Last week I wrote to you about my encounter with a hostile security guard and an ancient x-ray machine at the Edward Francis Small Teaching Hospital. I described to you how sad it is that we have only one x-ray machine at our country’s main hospital and how that machine is well beyond its use-by date. I begged that you invest some money to replace that machine and in fact to buy more state of the art machines in order to accord us, your children better medical services. I hope you heard my pleas Mother Gambia, and that you also heard the pain and the tears of all those poor patients who spend long hours outside the dilapidated x-ray unit sitting on hard benches and waiting to be served by a single machine that is clearly not up to the task. I hope you have resolved to do something now, dear Mother Gambia.
And dear Mother Gambia, are you hearing the cries of the babies who lose their mothers at birth, the babies who will never know their real mothers because they died while giving birth at this same hospital? Are you hearing the cries of widowed husbands and heart-broken families whose daughters are dying in alarming numbers during childbirth at our main hospital? Are you hearing the cries of your children, the Gambian people, on social media, Mother Gambia? Are you hearing the mantra that Gambian Women’s Lives Matter?

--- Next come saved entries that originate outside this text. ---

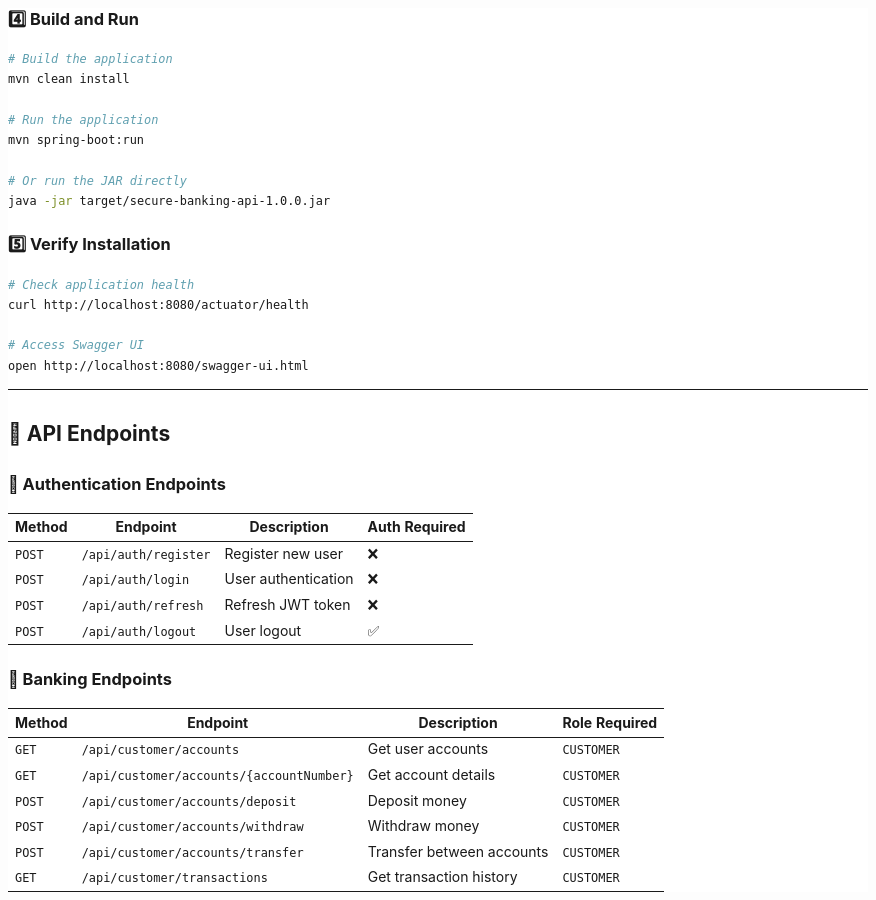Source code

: ### 4️⃣ Build and Run

```bash
# Build the application
mvn clean install

# Run the application
mvn spring-boot:run

# Or run the JAR directly
java -jar target/secure-banking-api-1.0.0.jar
```

### 5️⃣ Verify Installation

```bash
# Check application health
curl http://localhost:8080/actuator/health

# Access Swagger UI
open http://localhost:8080/swagger-ui.html
```

***

## 📝 API Endpoints

### 🔐 Authentication Endpoints

| Method | Endpoint | Description | Auth Required |
|--------|----------|-------------|---------------|
| `POST` | `/api/auth/register` | Register new user | ❌ |
| `POST` | `/api/auth/login` | User authentication | ❌ |
| `POST` | `/api/auth/refresh` | Refresh JWT token | ❌ |
| `POST` | `/api/auth/logout` | User logout | ✅ |

### 🏦 Banking Endpoints

| Method | Endpoint | Description | Role Required |
|--------|----------|-------------|---------------|
| `GET` | `/api/customer/accounts` | Get user accounts | `CUSTOMER` |
| `GET` | `/api/customer/accounts/{accountNumber}` | Get account details | `CUSTOMER` |
| `POST` | `/api/customer/accounts/deposit` | Deposit money | `CUSTOMER` |
| `POST` | `/api/customer/accounts/withdraw` | Withdraw money | `CUSTOMER` |
| `POST` | `/api/customer/accounts/transfer` | Transfer between accounts | `CUSTOMER` |
| `GET` | `/api/customer/transactions` | Get transaction history | `CUSTOMER` |
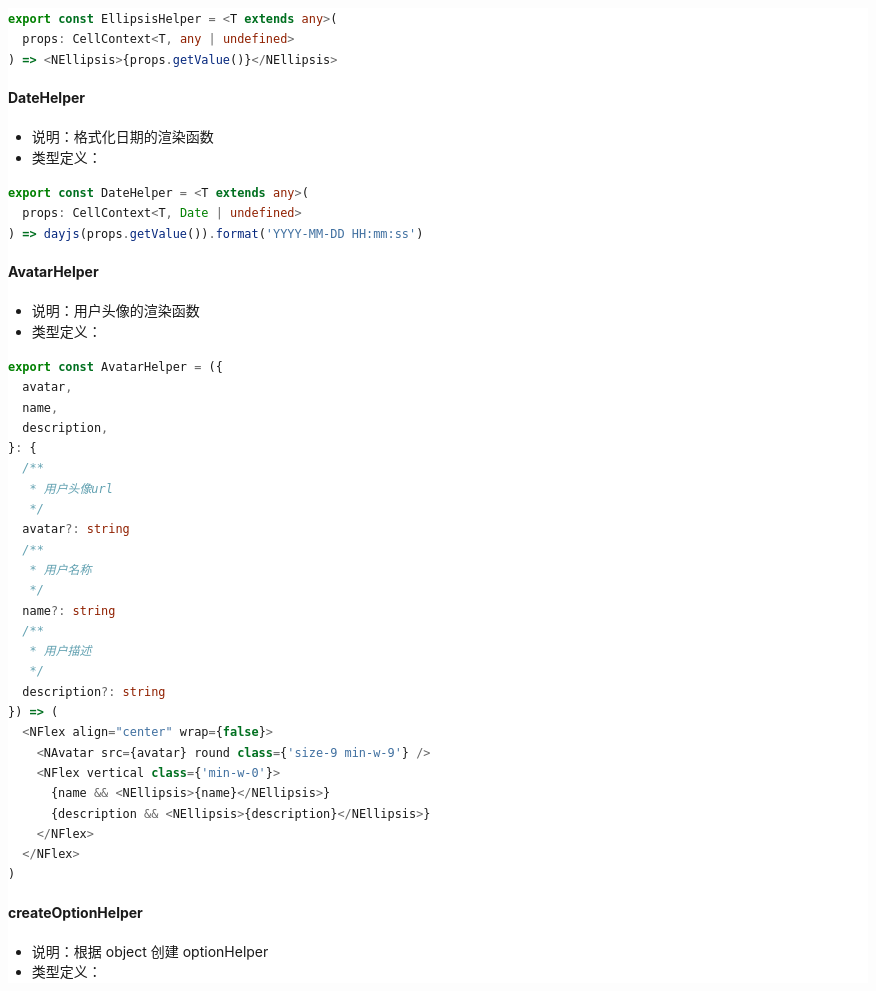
 ```typescript
export const EllipsisHelper = <T extends any>(
  props: CellContext<T, any | undefined>
) => <NEllipsis>{props.getValue()}</NEllipsis>
```

#### DateHelper

- 说明：格式化日期的渲染函数
- 类型定义：

```typescript
export const DateHelper = <T extends any>(
  props: CellContext<T, Date | undefined>
) => dayjs(props.getValue()).format('YYYY-MM-DD HH:mm:ss')
```

#### AvatarHelper

- 说明：用户头像的渲染函数
- 类型定义：

```typescript
export const AvatarHelper = ({
  avatar,
  name,
  description,
}: {
  /**
   * 用户头像url
   */
  avatar?: string
  /**
   * 用户名称
   */
  name?: string
  /**
   * 用户描述
   */
  description?: string
}) => (
  <NFlex align="center" wrap={false}>
    <NAvatar src={avatar} round class={'size-9 min-w-9'} />
    <NFlex vertical class={'min-w-0'}>
      {name && <NEllipsis>{name}</NEllipsis>}
      {description && <NEllipsis>{description}</NEllipsis>}
    </NFlex>
  </NFlex>
)
```

#### createOptionHelper

- 说明：根据 object 创建 optionHelper
- 类型定义：
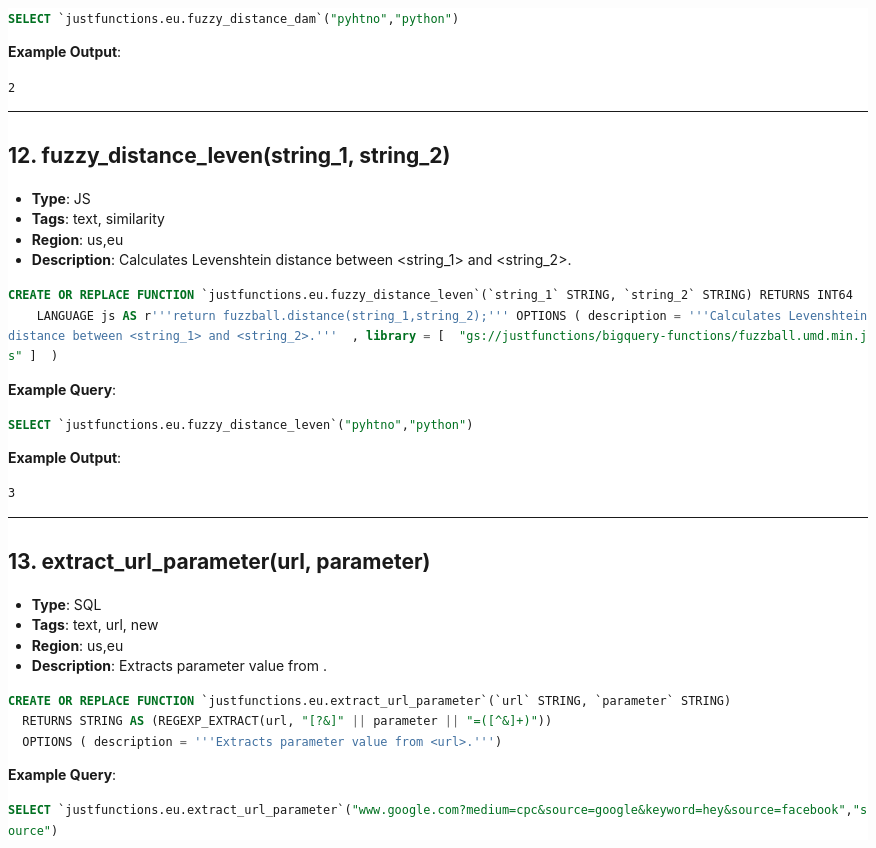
 ```sql
SELECT `justfunctions.eu.fuzzy_distance_dam`("pyhtno","python")
```

**Example Output**:

```
2
```
---
## <a id='fuzzy_distance_leven'></a>12. fuzzy_distance_leven(string_1, string_2)

- **Type**: JS
- **Tags**: text, similarity
- **Region**: us,eu
- **Description**: Calculates Levenshtein distance between <string_1> and <string_2>.

```sql
CREATE OR REPLACE FUNCTION `justfunctions.eu.fuzzy_distance_leven`(`string_1` STRING, `string_2` STRING) RETURNS INT64
	LANGUAGE js AS r'''return fuzzball.distance(string_1,string_2);''' OPTIONS ( description = '''Calculates Levenshtein distance between <string_1> and <string_2>.'''  , library = [  "gs://justfunctions/bigquery-functions/fuzzball.umd.min.js" ]  )
```
**Example Query**:

```sql
SELECT `justfunctions.eu.fuzzy_distance_leven`("pyhtno","python")
```

**Example Output**:

```
3
```
---
## <a id='extract_url_parameter'></a>13. extract_url_parameter(url, parameter)

- **Type**: SQL
- **Tags**: text, url, new
- **Region**: us,eu
- **Description**: Extracts parameter value from <url>.

```sql
CREATE OR REPLACE FUNCTION `justfunctions.eu.extract_url_parameter`(`url` STRING, `parameter` STRING) 
  RETURNS STRING AS (REGEXP_EXTRACT(url, "[?&]" || parameter || "=([^&]+)"))
  OPTIONS ( description = '''Extracts parameter value from <url>.''')
```
**Example Query**:

```sql
SELECT `justfunctions.eu.extract_url_parameter`("www.google.com?medium=cpc&source=google&keyword=hey&source=facebook","source")
```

I hope you are, Mother Gambia for your children are hurting as they watch their mothers, their sisters and their children die while giving birth simply because of the poor facilities and services at your main hospital. Are you going to do something now about this, Mother Gambia? Or are you just going to watch young mothers continue to die while your people cry?
And, dear Mother Gambia, do you hear the cries of mothers in labor in the rural areas as they are dragged to the nearest clinic on horse and donkey carts, along rough and bumpy roads under the hot sun, the rain, or in the night? Do you see the carts turn around because the women died before reaching the clinics, and with them their unborn babies? How long are we going to watch our people die like that Mother Gambia? How long must we watch their tears fall on the wooden planks of horse and donkey carts and hear our women’s cries of pain as they are slowly dragged on rough and bumpy roads to clinics or hospitals that are ill-equipped to do much anyway, even if they are lucky to reach them alive? The questions are many, Mother Gambia. The situation is urgent. And the steps needed are practical and immediate. Are you up to the task Mother Gambia? For what must be questioned is not whether you have the resources to do something, but whether you will do something with the resources you have?
But today, Mother Gambia, the main subject of my letter to you is another major concern that we have had for so long in this country; a problem that, like so many others, has stayed with us year in, year out, decade in, decade out for as long as I can remember. And as you well know Mother Gambia, if a problem remains unsolved, it only gets bigger and worse with time. And the problem I address today is the problem of our streets that turn to huge lakes of muddy water every rainy season, and in which your people wade with their feet and their vehicles, and which by its very nature degrades the dignity of your people from year to year; and which from year to year remains unsolved as if you do not see it or if you see it Mother Gambia, you do not consider it important enough to address. But it is not only important Mother Gambia, it is urgent that you prevent our streets from becoming lakes of dirty muddy water every rainy season and dusty craters and hills during every dry season. How long must we live with this problem, Mother Gambia? How long must our dignity as human beings be assailed by wading through these muddy lakes with our vehicles or our persons every rainy season?
I trust you have seen the images I attach to this letter Mother Gambia. These are images of our streets. But they clearly do not look like streets, Mother Gambia. They are in fact large lakes of muddy water in which we are forced to wade, to ride and to drive; in which some of us often slip and fall or have our cars stuck. Do you know the pain and frustration of walking, riding or driving on streets like these Mother Gambia? It is harrowing. The sad thing is that most of us have long stopped complaining about these muddy streets, and just take is as normal that when the rainy season comes, it is time to wade in large lakes of dirty muddy water, to deal with the increase in mosquitoes bred in these muddy lakes, and when the rainy season ends, to deal with the stench of these pools before they get dry. And when they get dry, we take it as normal to walk, ride or drive on streets that look like a rough patch of rock and sand totally unsuited to our dignity as intelligent human beings. And so some of your people have come to tolerate their muddy and rough streets as normal, Mother Gambia.
But you must agree with me that these things are not normal and can never be normal, Mother Gambia. Our streets are not meant to be muddy pools of dirty water in the rainy season and rocky patches of dust and craters in the dry season. They need to be paved and worthy of our dignity as human beings. And so you must do something as a matter of urgency Mother Gambia. You must find a way of making sure that within the next year or two, all or the great majority of our streets in Talinding, Tabokoto, Latrikunda, Churchill’s Town, Brusubi, Bakoteh, Lamin, Brikama and elsewhere are paved. And one way of doing this is to employ the young people in these neighborhoods to build their streets. We have a lot of youthful energy sitting around doing nothing, Mother Gambia. Employ them, train them, and set them to work building our streets. I am sure you can afford to do that, Mother Gambia, if only you set your mind to it.